Pyocins are phage tail-like protein complexes that can be used by Pseudomonas aeruginosa to enact intraspecies competition by killing competing strains. The pyocin gene cluster also encodes holin and lysin enzymes that lyse producer cells to release the pyocins. The best-known inducers of pyocin production under laboratory conditions are DNA-damaging agents, including fluoroquinolone antibiotics, that activate the SOS response. Here, we report the discovery of an alternate, RecA-independent pathway of strong pyocin induction that is active in cells deficient for the tyrosine recombinase XerC. When ΔxerC cells were examined at the single-cell level, only a fraction of the cell population strongly expressed pyocins before explosively lysing, suggesting a that a built-in heterogenous response system protects the cell population from widespread lysis. Disabling the holin and lysin enzymes or deleting the entire pyocin gene cluster blocked explosive lysis and delayed but did not prevent the death of pyocin-producing cells, suggesting that ΔxerC cells activate other lysis pathways. Mutating XerC to abolish its recombinase activity induced pyocin expression to a lesser extent than the full deletion, suggesting that XerC has multiple functions with respect to pyocin activation. Our studies uncover a new pathway for pyocin production and highlight its response across a genetically identical population. Moreover, our finding that ΔxerC populations are hypersensitive to fluoroquinolones raises the intriguing possibility that XerC inhibition may potentiate the activity of these antibiotics against P. aeruginosa infections. IMPORTANCE Pseudomonas aeruginosa is a versatile and ubiquitous bacterium that frequently infects humans as an opportunistic pathogen. P. aeruginosa competes with other strains within the species by producing killing complexes termed pyocins, which are only known to be induced by cells experiencing DNA damage and the subsequent SOS response.

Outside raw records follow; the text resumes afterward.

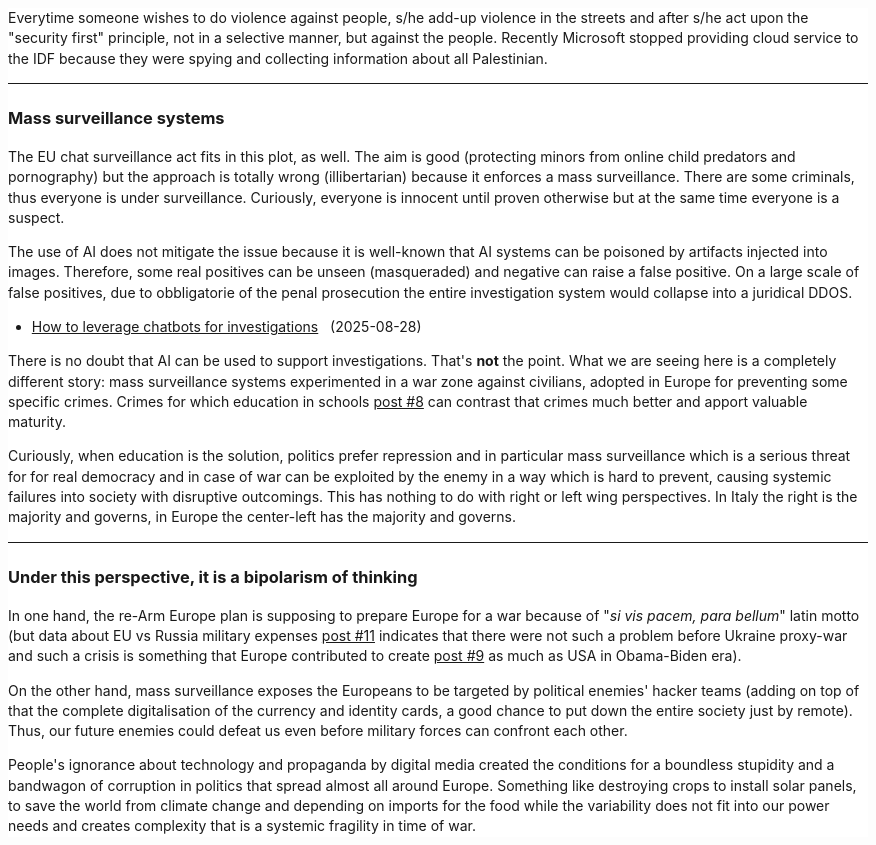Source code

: Everytime someone wishes to do violence against people, s/he add-up violence in the streets and after s/he act upon the "security first" principle, not in a selective manner, but against the people. Recently Microsoft stopped providing cloud service to the IDF because they were spying and collecting information about all Palestinian.

---

### Mass surveillance systems

The EU chat surveillance act fits in this plot, as well. The aim is good (protecting minors from online child predators and pornography) but the approach is totally wrong (illibertarian) because it enforces a mass surveillance. There are some criminals, thus everyone is under surveillance. Curiously, everyone is innocent until proven otherwise but at the same time everyone is a suspect.

The use of AI does not mitigate the issue because it is well-known that AI systems can be poisoned by artifacts injected into images. Therefore, some real positives can be unseen (masqueraded) and negative can raise a false positive. On a large scale of false positives, due to obbligatorie of the penal prosecution the entire investigation system would collapse into a juridical DDOS.

- [How to leverage chatbots for investigations](https://robang74.github.io/chatbots-for-fun/html/how-to-leverage-chatbots-for-investigations.html) &nbsp; (2025-08-28)

There is no doubt that AI can be used to support investigations. That's **not** the point. What we are seeing here is a completely different story: mass surveillance systems experimented in a war zone against civilians, adopted in Europe for preventing some specific crimes. Crimes for which education in schools [post #8](https://www.linkedin.com/posts/robertofoglietta_lotta-online-poliziapostale-activity-7376995963195785216-t8V7) can contrast that crimes much better and apport valuable maturity.

Curiously, when education is the solution, politics prefer repression and in particular mass surveillance which is a serious threat for for real democracy and in case of war can be exploited by the enemy in a way which is hard to prevent, causing systemic failures into society with disruptive outcomings. This has nothing to do with right or left wing perspectives. In Italy the right is the majority and governs, in Europe the center-left has the majority and governs.

---

### Under this perspective, it is a bipolarism of thinking

In one hand, the re-Arm Europe plan is supposing to prepare Europe for a war because of "*si vis pacem, para bellum*" latin motto (but data about EU vs Russia military expenses [post #11](https://www.linkedin.com/posts/robertofoglietta_i-confronti-sono-sempre-relativi-nel-2020-activity-7378087231581941760-eQJw) indicates that there were not such a problem before Ukraine proxy-war and such a crisis is something that Europe contributed to create [post #9](https://www.linkedin.com/posts/robertofoglietta_europe-the-lost-generation-https-activity-7377369583654973441-DjRf) as much as USA in Obama-Biden era).

On the other hand, mass surveillance exposes the Europeans to be targeted by political enemies' hacker teams (adding on top of that the complete digitalisation of the currency and identity cards, a good chance to put down the entire society just by remote). Thus, our future enemies could defeat us even before military forces can confront each other.

People's ignorance about technology and propaganda by digital media created the conditions for a boundless stupidity and a bandwagon of corruption in politics that spread almost all around Europe. Something like destroying crops to install solar panels, to save the world from climate change and depending on imports for the food while the variability does not fit into our power needs and creates complexity that is a systemic fragility in time of war.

Here, we discovered that strains lacking a recombinase enzyme called XerC strongly produce pyocins independently of the SOS response. We also show that these strains are hypersensitive to commonly used fluoroquinolone antibiotic treatment and that fluoroquinolones further stimulate pyocin production. Thus, XerC is an attractive target for future therapies that simultaneously sensitize P. aeruginosa to antibiotics and stimulate the production of bactericidal pyocins.